## What this task involves
Reproduce the complete listing without any deviation.

## Excerpted data

* start *

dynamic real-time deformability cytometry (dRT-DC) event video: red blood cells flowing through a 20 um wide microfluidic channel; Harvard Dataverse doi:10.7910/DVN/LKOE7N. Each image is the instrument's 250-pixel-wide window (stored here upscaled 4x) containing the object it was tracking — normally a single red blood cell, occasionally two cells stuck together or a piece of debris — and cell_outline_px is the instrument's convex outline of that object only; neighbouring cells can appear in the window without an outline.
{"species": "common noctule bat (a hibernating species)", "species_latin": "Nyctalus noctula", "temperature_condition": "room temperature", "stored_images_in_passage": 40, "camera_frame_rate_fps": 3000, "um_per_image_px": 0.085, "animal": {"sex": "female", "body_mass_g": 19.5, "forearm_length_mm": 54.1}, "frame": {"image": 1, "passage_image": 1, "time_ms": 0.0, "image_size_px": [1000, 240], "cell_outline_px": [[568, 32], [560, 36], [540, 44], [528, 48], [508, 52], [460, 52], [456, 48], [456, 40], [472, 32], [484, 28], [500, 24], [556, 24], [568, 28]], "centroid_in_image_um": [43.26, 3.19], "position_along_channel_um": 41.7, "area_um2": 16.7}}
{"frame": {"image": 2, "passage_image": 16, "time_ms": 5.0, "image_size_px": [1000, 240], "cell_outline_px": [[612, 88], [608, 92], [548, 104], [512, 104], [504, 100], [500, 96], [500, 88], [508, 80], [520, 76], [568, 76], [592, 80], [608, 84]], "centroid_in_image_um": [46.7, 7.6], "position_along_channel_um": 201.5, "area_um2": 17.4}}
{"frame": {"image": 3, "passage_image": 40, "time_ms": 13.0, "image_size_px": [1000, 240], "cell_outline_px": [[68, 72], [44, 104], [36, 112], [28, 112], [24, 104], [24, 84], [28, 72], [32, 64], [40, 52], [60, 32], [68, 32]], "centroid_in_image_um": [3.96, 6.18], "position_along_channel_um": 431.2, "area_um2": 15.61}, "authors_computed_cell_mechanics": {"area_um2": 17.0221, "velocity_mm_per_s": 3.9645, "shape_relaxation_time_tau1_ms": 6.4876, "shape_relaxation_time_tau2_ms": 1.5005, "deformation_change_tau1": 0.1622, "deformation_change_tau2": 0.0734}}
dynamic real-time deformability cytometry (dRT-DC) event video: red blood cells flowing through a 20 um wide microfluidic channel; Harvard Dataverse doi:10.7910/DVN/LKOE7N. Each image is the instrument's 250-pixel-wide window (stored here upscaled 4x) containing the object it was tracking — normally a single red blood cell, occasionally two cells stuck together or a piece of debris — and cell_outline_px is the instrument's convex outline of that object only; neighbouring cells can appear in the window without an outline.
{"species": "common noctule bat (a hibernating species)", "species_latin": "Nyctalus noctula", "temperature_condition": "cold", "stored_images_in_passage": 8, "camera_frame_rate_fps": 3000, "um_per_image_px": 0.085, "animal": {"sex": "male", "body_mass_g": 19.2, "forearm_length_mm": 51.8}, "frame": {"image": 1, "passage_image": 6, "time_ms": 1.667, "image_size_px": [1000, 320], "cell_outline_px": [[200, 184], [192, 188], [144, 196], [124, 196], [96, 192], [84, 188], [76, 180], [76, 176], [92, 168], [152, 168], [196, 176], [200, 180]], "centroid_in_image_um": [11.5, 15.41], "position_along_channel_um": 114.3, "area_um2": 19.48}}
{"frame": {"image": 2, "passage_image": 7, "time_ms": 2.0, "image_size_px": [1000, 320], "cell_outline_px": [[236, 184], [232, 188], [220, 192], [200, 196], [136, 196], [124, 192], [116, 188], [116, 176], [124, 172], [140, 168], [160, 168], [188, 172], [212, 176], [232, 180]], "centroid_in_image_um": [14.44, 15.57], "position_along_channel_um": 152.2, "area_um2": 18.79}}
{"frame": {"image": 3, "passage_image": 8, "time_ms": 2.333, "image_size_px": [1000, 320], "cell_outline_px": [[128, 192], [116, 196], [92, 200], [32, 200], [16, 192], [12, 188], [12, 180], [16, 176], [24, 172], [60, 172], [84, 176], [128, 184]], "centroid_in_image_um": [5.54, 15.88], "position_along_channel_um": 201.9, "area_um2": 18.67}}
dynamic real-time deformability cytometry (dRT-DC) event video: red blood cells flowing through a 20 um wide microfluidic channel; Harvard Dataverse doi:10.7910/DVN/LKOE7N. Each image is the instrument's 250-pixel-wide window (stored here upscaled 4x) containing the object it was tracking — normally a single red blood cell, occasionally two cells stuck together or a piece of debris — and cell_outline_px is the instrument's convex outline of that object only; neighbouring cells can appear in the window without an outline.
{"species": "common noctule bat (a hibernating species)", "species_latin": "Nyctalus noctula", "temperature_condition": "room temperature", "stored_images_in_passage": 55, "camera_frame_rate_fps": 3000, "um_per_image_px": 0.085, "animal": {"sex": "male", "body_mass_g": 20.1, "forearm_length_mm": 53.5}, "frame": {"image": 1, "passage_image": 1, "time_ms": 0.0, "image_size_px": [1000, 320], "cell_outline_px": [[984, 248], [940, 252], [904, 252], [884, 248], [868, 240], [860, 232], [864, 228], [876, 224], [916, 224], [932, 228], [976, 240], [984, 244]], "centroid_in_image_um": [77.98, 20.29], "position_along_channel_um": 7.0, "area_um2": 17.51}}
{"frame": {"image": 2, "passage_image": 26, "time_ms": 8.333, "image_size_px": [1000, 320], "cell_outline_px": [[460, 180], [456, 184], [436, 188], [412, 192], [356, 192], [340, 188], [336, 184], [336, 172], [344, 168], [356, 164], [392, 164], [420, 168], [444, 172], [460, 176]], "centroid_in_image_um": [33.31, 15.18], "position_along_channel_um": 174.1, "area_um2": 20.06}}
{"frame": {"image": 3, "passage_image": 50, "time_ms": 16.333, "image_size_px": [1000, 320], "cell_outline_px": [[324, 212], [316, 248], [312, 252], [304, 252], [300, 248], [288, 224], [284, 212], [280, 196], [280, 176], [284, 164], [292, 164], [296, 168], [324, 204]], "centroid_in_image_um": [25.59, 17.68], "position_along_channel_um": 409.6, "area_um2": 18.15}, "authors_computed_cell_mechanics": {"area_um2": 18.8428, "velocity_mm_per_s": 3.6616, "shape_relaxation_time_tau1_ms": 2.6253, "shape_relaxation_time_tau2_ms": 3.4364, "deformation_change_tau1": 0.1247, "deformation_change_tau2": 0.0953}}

* end *

## Solution
dynamic real-time deformability cytometry (dRT-DC) event video: red blood cells flowing through a 20 um wide microfluidic channel; Harvard Dataverse doi:10.7910/DVN/LKOE7N. Each image is the instrument's 250-pixel-wide window (stored here upscaled 4x) containing the object it was tracking — normally a single red blood cell, occasionally two cells stuck together or a piece of debris — and cell_outline_px is the instrument's convex outline of that object only; neighbouring cells can appear in the window without an outline.
{"species": "common noctule bat (a hibernating species)", "species_latin": "Nyctalus noctula", "temperature_condition": "room temperature", "stored_images_in_passage": 40, "camera_frame_rate_fps": 3000, "um_per_image_px": 0.085, "animal": {"sex": "female", "body_mass_g": 19.5, "forearm_length_mm": 54.1}, "frame": {"image": 1, "passage_image": 1, "time_ms": 0.0, "image_size_px": [1000, 240], "cell_outline_px": [[568, 32], [560, 36], [540, 44], [528, 48], [508, 52], [460, 52], [456, 48], [456, 40], [472, 32], [484, 28], [500, 24], [556, 24], [568, 28]], "centroid_in_image_um": [43.26, 3.19], "position_along_channel_um": 41.7, "area_um2": 16.7}}
{"frame": {"image": 2, "passage_image": 16, "time_ms": 5.0, "image_size_px": [1000, 240], "cell_outline_px": [[612, 88], [608, 92], [548, 104], [512, 104], [504, 100], [500, 96], [500, 88], [508, 80], [520, 76], [568, 76], [592, 80], [608, 84]], "centroid_in_image_um": [46.7, 7.6], "position_along_channel_um": 201.5, "area_um2": 17.4}}
{"frame": {"image": 3, "passage_image": 40, "time_ms": 13.0, "image_size_px": [1000, 240], "cell_outline_px": [[68, 72], [44, 104], [36, 112], [28, 112], [24, 104], [24, 84], [28, 72], [32, 64], [40, 52], [60, 32], [68, 32]], "centroid_in_image_um": [3.96, 6.18], "position_along_channel_um": 431.2, "area_um2": 15.61}, "authors_computed_cell_mechanics": {"area_um2": 17.0221, "velocity_mm_per_s": 3.9645, "shape_relaxation_time_tau1_ms": 6.4876, "shape_relaxation_time_tau2_ms": 1.5005, "deformation_change_tau1": 0.1622, "deformation_change_tau2": 0.0734}}
dynamic real-time deformability cytometry (dRT-DC) event video: red blood cells flowing through a 20 um wide microfluidic channel; Harvard Dataverse doi:10.7910/DVN/LKOE7N. Each image is the instrument's 250-pixel-wide window (stored here upscaled 4x) containing the object it was tracking — normally a single red blood cell, occasionally two cells stuck together or a piece of debris — and cell_outline_px is the instrument's convex outline of that object only; neighbouring cells can appear in the window without an outline.
{"species": "common noctule bat (a hibernating species)", "species_latin": "Nyctalus noctula", "temperature_condition": "cold", "stored_images_in_passage": 8, "camera_frame_rate_fps": 3000, "um_per_image_px": 0.085, "animal": {"sex": "male", "body_mass_g": 19.2, "forearm_length_mm": 51.8}, "frame": {"image": 1, "passage_image": 6, "time_ms": 1.667, "image_size_px": [1000, 320], "cell_outline_px": [[200, 184], [192, 188], [144, 196], [124, 196], [96, 192], [84, 188], [76, 180], [76, 176], [92, 168], [152, 168], [196, 176], [200, 180]], "centroid_in_image_um": [11.5, 15.41], "position_along_channel_um": 114.3, "area_um2": 19.48}}
{"frame": {"image": 2, "passage_image": 7, "time_ms": 2.0, "image_size_px": [1000, 320], "cell_outline_px": [[236, 184], [232, 188], [220, 192], [200, 196], [136, 196], [124, 192], [116, 188], [116, 176], [124, 172], [140, 168], [160, 168], [188, 172], [212, 176], [232, 180]], "centroid_in_image_um": [14.44, 15.57], "position_along_channel_um": 152.2, "area_um2": 18.79}}
{"frame": {"image": 3, "passage_image": 8, "time_ms": 2.333, "image_size_px": [1000, 320], "cell_outline_px": [[128, 192], [116, 196], [92, 200], [32, 200], [16, 192], [12, 188], [12, 180], [16, 176], [24, 172], [60, 172], [84, 176], [128, 184]], "centroid_in_image_um": [5.54, 15.88], "position_along_channel_um": 201.9, "area_um2": 18.67}}
dynamic real-time deformability cytometry (dRT-DC) event video: red blood cells flowing through a 20 um wide microfluidic channel; Harvard Dataverse doi:10.7910/DVN/LKOE7N. Each image is the instrument's 250-pixel-wide window (stored here upscaled 4x) containing the object it was tracking — normally a single red blood cell, occasionally two cells stuck together or a piece of debris — and cell_outline_px is the instrument's convex outline of that object only; neighbouring cells can appear in the window without an outline.
{"species": "common noctule bat (a hibernating species)", "species_latin": "Nyctalus noctula", "temperature_condition": "room temperature", "stored_images_in_passage": 55, "camera_frame_rate_fps": 3000, "um_per_image_px": 0.085, "animal": {"sex": "male", "body_mass_g": 20.1, "forearm_length_mm": 53.5}, "frame": {"image": 1, "passage_image": 1, "time_ms": 0.0, "image_size_px": [1000, 320], "cell_outline_px": [[984, 248], [940, 252], [904, 252], [884, 248], [868, 240], [860, 232], [864, 228], [876, 224], [916, 224], [932, 228], [976, 240], [984, 244]], "centroid_in_image_um": [77.98, 20.29], "position_along_channel_um": 7.0, "area_um2": 17.51}}
{"frame": {"image": 2, "passage_image": 26, "time_ms": 8.333, "image_size_px": [1000, 320], "cell_outline_px": [[460, 180], [456, 184], [436, 188], [412, 192], [356, 192], [340, 188], [336, 184], [336, 172], [344, 168], [356, 164], [392, 164], [420, 168], [444, 172], [460, 176]], "centroid_in_image_um": [33.31, 15.18], "position_along_channel_um": 174.1, "area_um2": 20.06}}
{"frame": {"image": 3, "passage_image": 50, "time_ms": 16.333, "image_size_px": [1000, 320], "cell_outline_px": [[324, 212], [316, 248], [312, 252], [304, 252], [300, 248], [288, 224], [284, 212], [280, 196], [280, 176], [284, 164], [292, 164], [296, 168], [324, 204]], "centroid_in_image_um": [25.59, 17.68], "position_along_channel_um": 409.6, "area_um2": 18.15}, "authors_computed_cell_mechanics": {"area_um2": 18.8428, "velocity_mm_per_s": 3.6616, "shape_relaxation_time_tau1_ms": 2.6253, "shape_relaxation_time_tau2_ms": 3.4364, "deformation_change_tau1": 0.1247, "deformation_change_tau2": 0.0953}}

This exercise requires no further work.